**Stored data entries**
========================
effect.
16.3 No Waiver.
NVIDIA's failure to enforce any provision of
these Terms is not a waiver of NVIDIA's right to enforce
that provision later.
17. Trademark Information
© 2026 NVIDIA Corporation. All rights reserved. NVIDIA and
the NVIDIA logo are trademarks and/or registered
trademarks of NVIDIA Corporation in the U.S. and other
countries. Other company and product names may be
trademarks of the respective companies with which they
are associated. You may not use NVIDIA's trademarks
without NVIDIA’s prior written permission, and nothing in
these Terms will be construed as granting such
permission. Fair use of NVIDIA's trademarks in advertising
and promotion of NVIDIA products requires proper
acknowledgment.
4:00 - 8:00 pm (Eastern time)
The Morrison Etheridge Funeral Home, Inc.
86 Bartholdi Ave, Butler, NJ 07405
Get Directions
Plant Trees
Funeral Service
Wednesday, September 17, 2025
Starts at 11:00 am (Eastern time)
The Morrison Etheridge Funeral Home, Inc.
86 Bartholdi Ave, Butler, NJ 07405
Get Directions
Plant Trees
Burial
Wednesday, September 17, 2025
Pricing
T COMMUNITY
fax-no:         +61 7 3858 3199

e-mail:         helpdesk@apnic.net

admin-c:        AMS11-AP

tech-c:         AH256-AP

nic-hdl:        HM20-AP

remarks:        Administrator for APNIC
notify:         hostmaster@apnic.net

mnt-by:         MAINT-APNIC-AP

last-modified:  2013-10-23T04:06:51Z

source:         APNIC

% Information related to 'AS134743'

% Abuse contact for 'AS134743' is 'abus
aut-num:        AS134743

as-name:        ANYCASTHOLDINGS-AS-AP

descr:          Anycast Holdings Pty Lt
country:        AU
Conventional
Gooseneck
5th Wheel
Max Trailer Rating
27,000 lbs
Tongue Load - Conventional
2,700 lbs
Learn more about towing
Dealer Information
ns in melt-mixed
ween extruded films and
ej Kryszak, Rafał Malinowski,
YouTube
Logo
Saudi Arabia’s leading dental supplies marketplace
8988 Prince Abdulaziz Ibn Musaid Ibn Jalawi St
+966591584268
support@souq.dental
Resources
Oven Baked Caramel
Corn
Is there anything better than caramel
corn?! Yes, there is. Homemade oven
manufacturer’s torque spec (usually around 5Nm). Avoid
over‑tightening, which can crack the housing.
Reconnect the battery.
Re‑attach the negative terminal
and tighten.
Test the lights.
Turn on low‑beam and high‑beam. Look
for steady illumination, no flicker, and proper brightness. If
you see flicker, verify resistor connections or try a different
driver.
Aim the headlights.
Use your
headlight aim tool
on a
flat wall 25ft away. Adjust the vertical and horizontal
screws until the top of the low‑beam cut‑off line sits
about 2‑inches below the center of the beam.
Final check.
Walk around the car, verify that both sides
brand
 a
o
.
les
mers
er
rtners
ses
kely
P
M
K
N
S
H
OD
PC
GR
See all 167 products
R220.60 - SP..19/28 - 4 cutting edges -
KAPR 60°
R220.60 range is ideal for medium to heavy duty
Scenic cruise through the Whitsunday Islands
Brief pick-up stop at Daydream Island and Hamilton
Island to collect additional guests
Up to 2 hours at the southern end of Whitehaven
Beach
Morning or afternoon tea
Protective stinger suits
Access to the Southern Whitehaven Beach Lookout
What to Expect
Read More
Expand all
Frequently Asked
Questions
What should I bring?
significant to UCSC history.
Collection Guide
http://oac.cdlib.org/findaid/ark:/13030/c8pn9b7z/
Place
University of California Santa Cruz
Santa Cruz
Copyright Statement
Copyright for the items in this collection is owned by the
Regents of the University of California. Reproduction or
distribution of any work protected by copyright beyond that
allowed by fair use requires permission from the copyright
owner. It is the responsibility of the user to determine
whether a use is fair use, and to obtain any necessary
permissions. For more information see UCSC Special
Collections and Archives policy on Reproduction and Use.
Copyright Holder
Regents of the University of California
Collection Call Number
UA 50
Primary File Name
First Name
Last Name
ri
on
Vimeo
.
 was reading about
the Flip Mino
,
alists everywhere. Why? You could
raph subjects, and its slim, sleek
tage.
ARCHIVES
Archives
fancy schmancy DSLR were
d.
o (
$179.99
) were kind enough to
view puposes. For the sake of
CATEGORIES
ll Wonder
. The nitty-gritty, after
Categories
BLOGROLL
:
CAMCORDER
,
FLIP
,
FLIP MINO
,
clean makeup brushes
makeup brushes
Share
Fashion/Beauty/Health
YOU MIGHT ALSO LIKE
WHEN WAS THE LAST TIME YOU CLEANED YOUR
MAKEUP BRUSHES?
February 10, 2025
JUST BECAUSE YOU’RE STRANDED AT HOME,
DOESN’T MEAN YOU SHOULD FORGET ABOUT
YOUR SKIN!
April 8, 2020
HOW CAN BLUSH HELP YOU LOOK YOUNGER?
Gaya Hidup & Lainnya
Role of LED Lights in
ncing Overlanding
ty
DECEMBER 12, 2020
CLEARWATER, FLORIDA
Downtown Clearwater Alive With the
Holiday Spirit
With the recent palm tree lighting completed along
========================
**THE TASK**
Reproduce all of the lines above, keeping every character the same.

**YOUR RESPONSE**
effect.
16.3 No Waiver.
NVIDIA's failure to enforce any provision of
these Terms is not a waiver of NVIDIA's right to enforce
that provision later.
17. Trademark Information
© 2026 NVIDIA Corporation. All rights reserved. NVIDIA and
the NVIDIA logo are trademarks and/or registered
trademarks of NVIDIA Corporation in the U.S. and other
countries. Other company and product names may be
trademarks of the respective companies with which they
are associated. You may not use NVIDIA's trademarks
without NVIDIA’s prior written permission, and nothing in
these Terms will be construed as granting such
permission. Fair use of NVIDIA's trademarks in advertising
and promotion of NVIDIA products requires proper
acknowledgment.
4:00 - 8:00 pm (Eastern time)
The Morrison Etheridge Funeral Home, Inc.
86 Bartholdi Ave, Butler, NJ 07405
Get Directions
Plant Trees
Funeral Service
Wednesday, September 17, 2025
Starts at 11:00 am (Eastern time)
The Morrison Etheridge Funeral Home, Inc.
86 Bartholdi Ave, Butler, NJ 07405
Get Directions
Plant Trees
Burial
Wednesday, September 17, 2025
Pricing
T COMMUNITY
fax-no:         +61 7 3858 3199

e-mail:         helpdesk@apnic.net

admin-c:        AMS11-AP

tech-c:         AH256-AP

nic-hdl:        HM20-AP

remarks:        Administrator for APNIC
notify:         hostmaster@apnic.net

mnt-by:         MAINT-APNIC-AP

last-modified:  2013-10-23T04:06:51Z

source:         APNIC

% Information related to 'AS134743'

% Abuse contact for 'AS134743' is 'abus
aut-num:        AS134743

as-name:        ANYCASTHOLDINGS-AS-AP

descr:          Anycast Holdings Pty Lt
country:        AU
Conventional
Gooseneck
5th Wheel
Max Trailer Rating
27,000 lbs
Tongue Load - Conventional
2,700 lbs
Learn more about towing
Dealer Information
ns in melt-mixed
ween extruded films and
ej Kryszak, Rafał Malinowski,
YouTube
Logo
Saudi Arabia’s leading dental supplies marketplace
8988 Prince Abdulaziz Ibn Musaid Ibn Jalawi St
+966591584268
support@souq.dental
Resources
Oven Baked Caramel
Corn
Is there anything better than caramel
corn?! Yes, there is. Homemade oven
manufacturer’s torque spec (usually around 5Nm). Avoid
over‑tightening, which can crack the housing.
Reconnect the battery.
Re‑attach the negative terminal
and tighten.
Test the lights.
Turn on low‑beam and high‑beam. Look
for steady illumination, no flicker, and proper brightness. If
you see flicker, verify resistor connections or try a different
driver.
Aim the headlights.
Use your
headlight aim tool
on a
flat wall 25ft away. Adjust the vertical and horizontal
screws until the top of the low‑beam cut‑off line sits
about 2‑inches below the center of the beam.
Final check.
Walk around the car, verify that both sides
brand
 a
o
.
les
mers
er
rtners
ses
kely
P
M
K
N
S
H
OD
PC
GR
See all 167 products
R220.60 - SP..19/28 - 4 cutting edges -
KAPR 60°
R220.60 range is ideal for medium to heavy duty
Scenic cruise through the Whitsunday Islands
Brief pick-up stop at Daydream Island and Hamilton
Island to collect additional guests
Up to 2 hours at the southern end of Whitehaven
Beach
Morning or afternoon tea
Protective stinger suits
Access to the Southern Whitehaven Beach Lookout
What to Expect
Read More
Expand all
Frequently Asked
Questions
What should I bring?
significant to UCSC history.
Collection Guide
http://oac.cdlib.org/findaid/ark:/13030/c8pn9b7z/
Place
University of California Santa Cruz
Santa Cruz
Copyright Statement
Copyright for the items in this collection is owned by the
Regents of the University of California. Reproduction or
distribution of any work protected by copyright beyond that
allowed by fair use requires permission from the copyright
owner. It is the responsibility of the user to determine
whether a use is fair use, and to obtain any necessary
permissions. For more information see UCSC Special
Collections and Archives policy on Reproduction and Use.
Copyright Holder
Regents of the University of California
Collection Call Number
UA 50
Primary File Name
First Name
Last Name
ri
on
Vimeo
.
 was reading about
the Flip Mino
,
alists everywhere. Why? You could
raph subjects, and its slim, sleek
tage.
ARCHIVES
Archives
fancy schmancy DSLR were
d.
o (
$179.99
) were kind enough to
view puposes. For the sake of
CATEGORIES
ll Wonder
. The nitty-gritty, after
Categories
BLOGROLL
:
CAMCORDER
,
FLIP
,
FLIP MINO
,
clean makeup brushes
makeup brushes
Share
Fashion/Beauty/Health
YOU MIGHT ALSO LIKE
WHEN WAS THE LAST TIME YOU CLEANED YOUR
MAKEUP BRUSHES?
February 10, 2025
JUST BECAUSE YOU’RE STRANDED AT HOME,
DOESN’T MEAN YOU SHOULD FORGET ABOUT
YOUR SKIN!
April 8, 2020
HOW CAN BLUSH HELP YOU LOOK YOUNGER?
Gaya Hidup & Lainnya
Role of LED Lights in
ncing Overlanding
ty
DECEMBER 12, 2020
CLEARWATER, FLORIDA
Downtown Clearwater Alive With the
Holiday Spirit
With the recent palm tree lighting completed along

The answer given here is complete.